**Instructions to follow**
Look through the data below and, wherever a line carries the word "tutorials", please copy that line.

**Material provided**
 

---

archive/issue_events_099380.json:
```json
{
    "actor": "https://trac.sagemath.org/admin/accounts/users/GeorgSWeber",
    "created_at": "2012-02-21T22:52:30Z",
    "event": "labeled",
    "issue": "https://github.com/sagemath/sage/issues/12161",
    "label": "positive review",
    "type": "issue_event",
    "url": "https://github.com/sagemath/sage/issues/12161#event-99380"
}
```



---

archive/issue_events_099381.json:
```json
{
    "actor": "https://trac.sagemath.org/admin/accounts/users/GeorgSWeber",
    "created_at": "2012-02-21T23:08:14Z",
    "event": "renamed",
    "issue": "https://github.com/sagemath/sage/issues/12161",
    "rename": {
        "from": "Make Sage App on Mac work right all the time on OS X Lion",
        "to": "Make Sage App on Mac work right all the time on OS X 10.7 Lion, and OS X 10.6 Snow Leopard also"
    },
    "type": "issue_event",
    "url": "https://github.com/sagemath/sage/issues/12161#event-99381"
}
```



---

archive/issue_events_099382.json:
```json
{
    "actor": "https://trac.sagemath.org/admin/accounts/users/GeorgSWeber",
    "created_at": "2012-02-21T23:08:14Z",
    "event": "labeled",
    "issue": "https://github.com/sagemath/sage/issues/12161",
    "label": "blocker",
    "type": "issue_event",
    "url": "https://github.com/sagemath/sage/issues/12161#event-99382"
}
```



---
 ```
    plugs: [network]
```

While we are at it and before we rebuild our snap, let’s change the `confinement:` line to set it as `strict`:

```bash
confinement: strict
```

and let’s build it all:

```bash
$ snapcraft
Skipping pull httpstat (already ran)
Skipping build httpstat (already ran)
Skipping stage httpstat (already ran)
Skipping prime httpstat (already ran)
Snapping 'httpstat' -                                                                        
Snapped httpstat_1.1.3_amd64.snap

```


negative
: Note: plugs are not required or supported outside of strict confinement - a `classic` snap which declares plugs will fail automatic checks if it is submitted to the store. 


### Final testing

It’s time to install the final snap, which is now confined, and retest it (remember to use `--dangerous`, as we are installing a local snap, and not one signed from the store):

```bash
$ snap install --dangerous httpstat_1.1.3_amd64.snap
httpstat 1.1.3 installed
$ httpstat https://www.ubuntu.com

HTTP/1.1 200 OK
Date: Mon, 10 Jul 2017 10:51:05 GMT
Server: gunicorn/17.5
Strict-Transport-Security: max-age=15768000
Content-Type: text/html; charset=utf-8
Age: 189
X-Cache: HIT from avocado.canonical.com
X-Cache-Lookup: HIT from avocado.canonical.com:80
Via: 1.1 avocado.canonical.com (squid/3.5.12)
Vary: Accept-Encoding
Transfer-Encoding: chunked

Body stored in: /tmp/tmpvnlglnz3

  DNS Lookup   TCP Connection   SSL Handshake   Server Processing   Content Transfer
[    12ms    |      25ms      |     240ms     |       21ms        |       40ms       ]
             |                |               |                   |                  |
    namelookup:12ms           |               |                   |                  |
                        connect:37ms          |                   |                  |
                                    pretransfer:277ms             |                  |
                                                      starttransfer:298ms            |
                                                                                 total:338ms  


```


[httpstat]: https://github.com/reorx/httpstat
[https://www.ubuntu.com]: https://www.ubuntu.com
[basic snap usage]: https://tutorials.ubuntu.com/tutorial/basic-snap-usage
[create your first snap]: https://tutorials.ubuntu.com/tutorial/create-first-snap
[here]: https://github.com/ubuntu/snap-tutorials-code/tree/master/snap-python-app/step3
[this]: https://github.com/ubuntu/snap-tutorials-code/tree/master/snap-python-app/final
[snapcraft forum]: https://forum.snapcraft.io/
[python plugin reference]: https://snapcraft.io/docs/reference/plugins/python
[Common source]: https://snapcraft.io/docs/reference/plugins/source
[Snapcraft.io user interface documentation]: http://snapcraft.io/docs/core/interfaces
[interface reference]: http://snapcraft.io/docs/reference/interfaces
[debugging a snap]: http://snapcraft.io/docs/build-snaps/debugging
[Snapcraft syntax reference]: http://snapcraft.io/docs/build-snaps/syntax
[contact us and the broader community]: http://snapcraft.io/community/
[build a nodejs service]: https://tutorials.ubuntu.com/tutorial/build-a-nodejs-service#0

**Your solution**
[basic snap usage]: https://tutorials.ubuntu.com/tutorial/basic-snap-usage
[create your first snap]: https://tutorials.ubuntu.com/tutorial/create-first-snap
[here]: https://github.com/ubuntu/snap-tutorials-code/tree/master/snap-python-app/step3
[this]: https://github.com/ubuntu/snap-tutorials-code/tree/master/snap-python-app/final
[build a nodejs service]: https://tutorials.ubuntu.com/tutorial/build-a-nodejs-service#0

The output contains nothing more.